The empty hallway swims in shadows. The torches are always a surprise when I come up on one of them. They’re bright and I can feel their warmth on my bare shoulders. In between the torches, it’s a little darker, but not too hard to see. I pass a few windows, cloaked in curtains, and there’s light around the edges.

In between two of the doors—I think it’s Rapunzel and Snow White—I stop and try to stroke myself off. I’m tired of this boner. It gets in the way, and makes me think of pussy when I need to focus.

Why’d she let me out, I wonder again as I jack myself off.

Anxiety swells in me, and it turns straight to fear.

I can’t get off. I’m too dizzy. I turn around, facing the direction of the foyer—the direction of the foyer, I
think
—and I have to put my hand on the wall for balance. I’m so stupid. Mother is right. If she tries some funny shit, I can’t even run.

I move slowly down the hall, looking at everything. The doors, so tall and thick, with little metal keypads beside each knob. The texture of the curtains: fuzzy, almost like velvet, and the color of grape juice. I find a dry leaf on the floor and take the time to bend and pick it up.

I love this. Walking.

After a while, I come upon this statue of a naked man. I laugh when I see it and look from his dick to mine.
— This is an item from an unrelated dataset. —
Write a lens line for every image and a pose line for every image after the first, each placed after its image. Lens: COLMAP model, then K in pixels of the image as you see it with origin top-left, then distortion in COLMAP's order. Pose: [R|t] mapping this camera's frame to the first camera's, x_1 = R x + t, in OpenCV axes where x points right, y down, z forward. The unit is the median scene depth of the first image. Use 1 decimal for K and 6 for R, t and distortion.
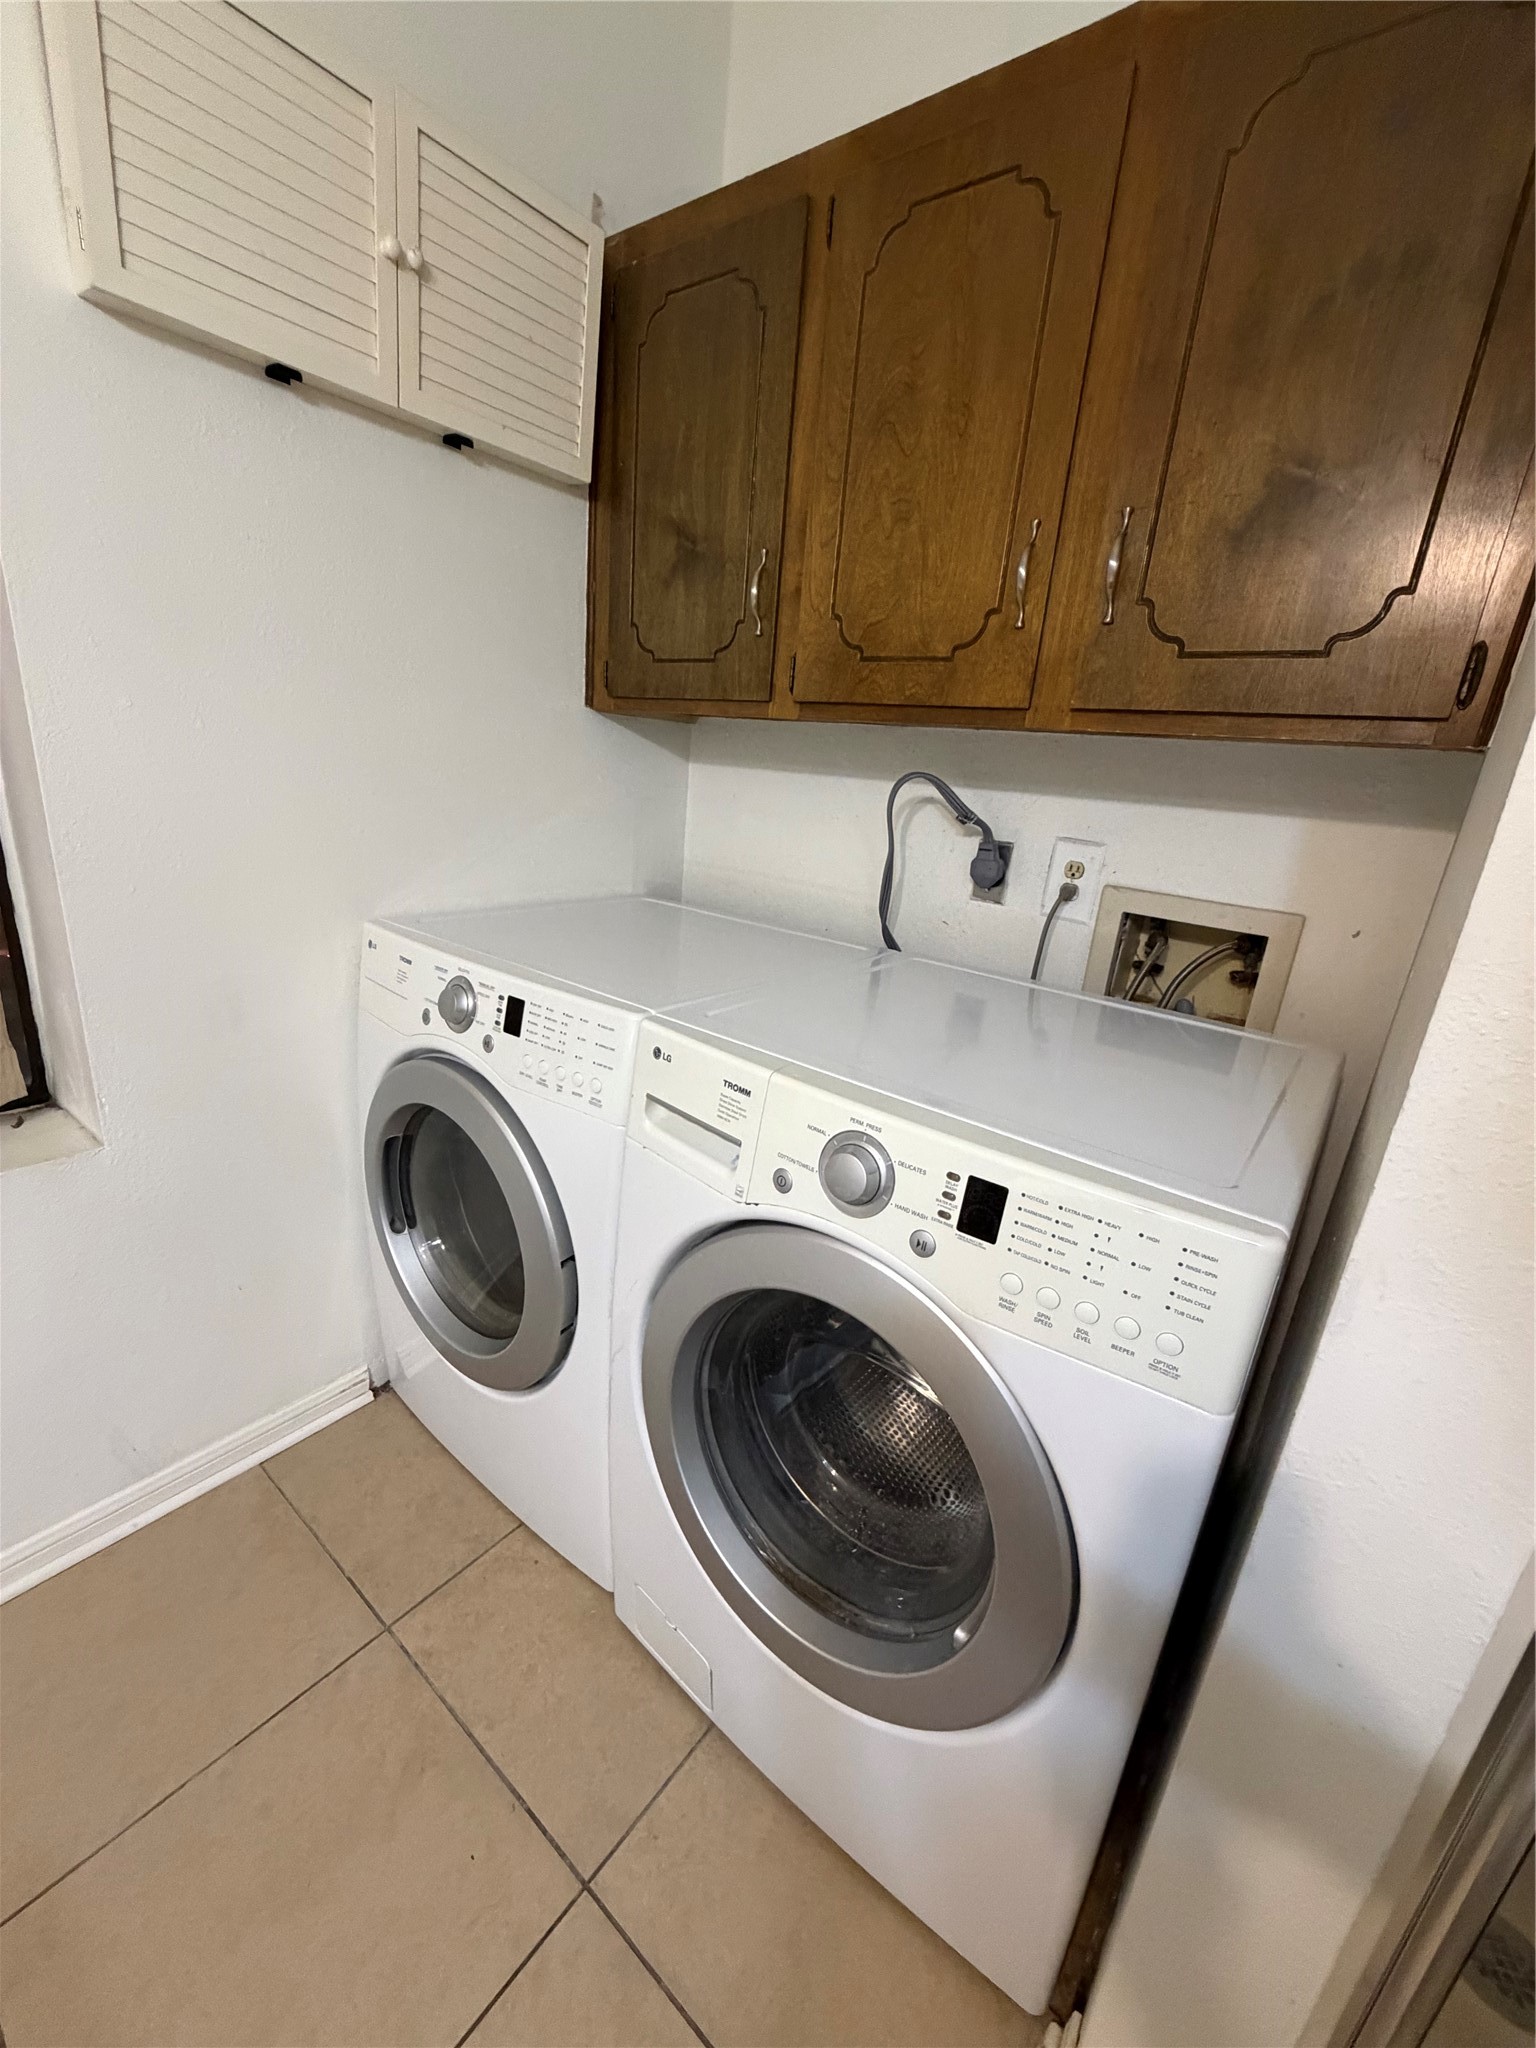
lens RADIAL K [[822.6, 0, 769.6], [0, 822.6, 1023.7], [0, 0, 1]] dist [0.009674, -0.000757]
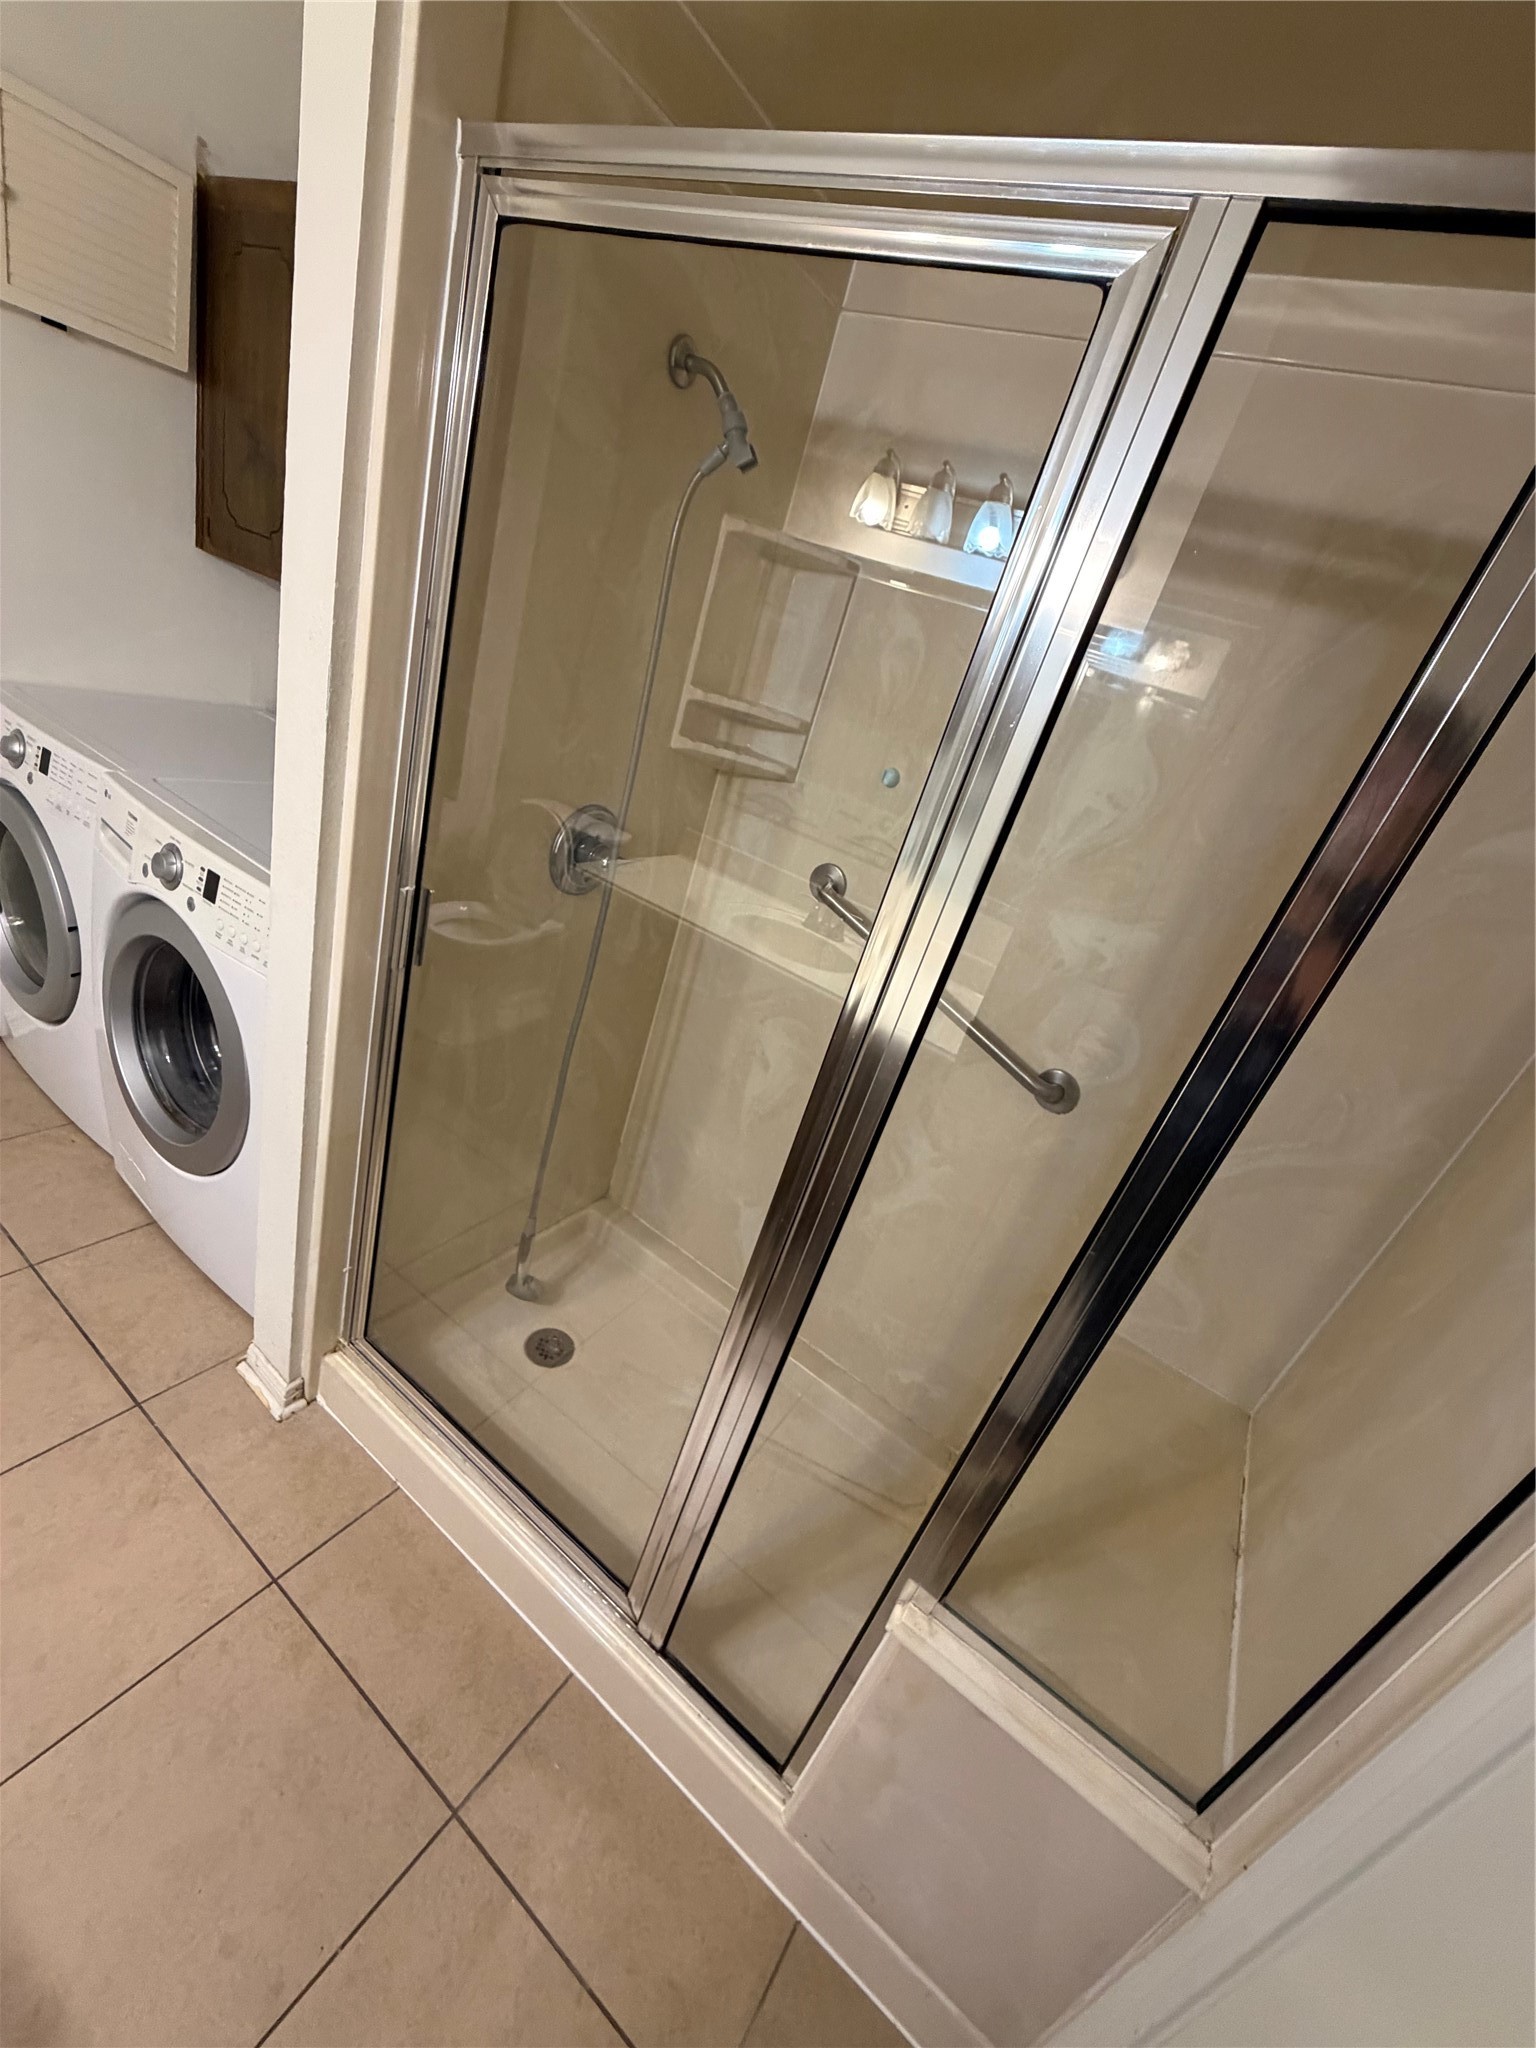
lens RADIAL K [[822.6, 0, 767.0], [0, 822.6, 1024.7], [0, 0, 1]] dist [0.009674, -0.000757]
pose [[0.975214, 0.151584, 0.161180, 0.798409], [-0.172185, 0.977407, 0.122584, 0.047664], [-0.138957, -0.147299, 0.979282, -0.730030]]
I laugh again, and slap him on the arm.

It’s getting easier to move now. I can see the mouth of the hall. Beyond it, a space that looks bigger and brighter. That must be the foyer. I know I’ve seen it before, but I don’t remember very well. Mother used to like to keep me drunk, back when I shared her room.

I walk twenty-one more steps, and I’m there—stepping out of the hallway and into the vast space of the foyer. It’s not like any foyer I’ve ever seen. That’s for fuck sure. It’s at least two stories tall, with a bunch of paintings and shit hung around, and some weird iron balconies just stuck to the wall, going to nowhere. There’s a fancy lamp thing hanging high over what I think must be the front doors of the house.

I look to the left and right, drinking in the windows, framed by huge curtains; a couple of comfortable looking couches and chairs. I breathe deeply. The air out here smells good and fresh, like cinnamon. I amble across a rug and sink down into one of the couches. It’s soft, sort of like suede, with a bunch of big pillows.

I take my dick in my hand, prop one of the pillows between my legs, and start to work on my boner. A few minutes later, I come into my hand. My eyes are closed before I have a chance to wonder what the big surprise was.